We were silent a moment. Finally, he spoke to me.

"You think I need a soul mate?" The question seemed half-mocking, and I wondered if he thought my belief in the yula was silly and childish.

"Well…" I said, trying to make up for my imprudence. "I think everyone needs their yula to be happy. Without them, we are only half a person."

Robin turned to me and I eagerly awaited him to speak those words I had longed to hear. But he said nothing and to my extreme surprise, I spoke them first!

"Sometimes, I think I have found my yula…" I was startled at the words that had slipped out of my mouth so easily. It must have been the hypnotic quality of Robin's gaze, mysterious behind that dark mask.

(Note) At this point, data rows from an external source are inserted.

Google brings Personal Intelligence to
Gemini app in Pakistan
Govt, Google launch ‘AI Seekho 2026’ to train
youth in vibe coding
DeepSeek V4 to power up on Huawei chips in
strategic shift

He merely blinked, unaltered.

"Really?" he said, intrigued. "That's great for you. It must be why you're so happy all the time."

I grinned, believing as he did that the reason I was happy was him.

"Who is it?" he asked with genuine curiosity. I was stunned. I had thought it had been apparent.

"W-w-well…" I stuttered, losing my footing and suddenly becoming very warm. I looked up at him, flushing and sheepish. "Y-you, Robin." I said.

He tried to remain impassive, but I distinctly heard the small, sharp intake of breath he took at my words.

"Oh," he said simply. This was a bad idea. I had caught him completely unaware. Bad, bad, bad, bad—

"I'm sorry…" he said, looking away from me and closing his eyes. I wanted to cry. I knew that this was the climactic moment dear Eponine never had the courage to face with Marius. Where she confesses her love and he turns her away.

He looked at me again and bit his lip, as if considering something.

It started to rain, quite hard, but I barely noticed. My attention was focused on him. I was caught between inhale and exhale, waiting patiently for his next words, whatever they may be. I felt like I would be holding my breath for eternity.

"Star…" he said, his eyes confused and indecisive. "I don't know how to tell you this…"

No more. I could stand no more.

"I'm sorry for inconveniencing you, Robin," I said, my voice shaking. I must have been a sight. My hair dripping with water and my eyes glistening. In vain, I blamed my trembling on the cold rain.

"Starfire…" Robin said again, but now when he spoke my name, the word was like poison.

"Say no more," I said. "It is late, and I must retire to bed." I turned my back to him then. I could not stand the sight of his glorious visage any longer. I quickly made my way inside and slumped against the door.

"Don't you fret, Robin," I muttered to myself, tears streaking down my cheeks. "I don't feel any pain. A little fall of rain can hardly hurt me now…"

I was Eponine. Every single part of me longed to be part of him. And yet he continued to underestimate me.

Perhaps one day, I shall show him what he constantly overlooks.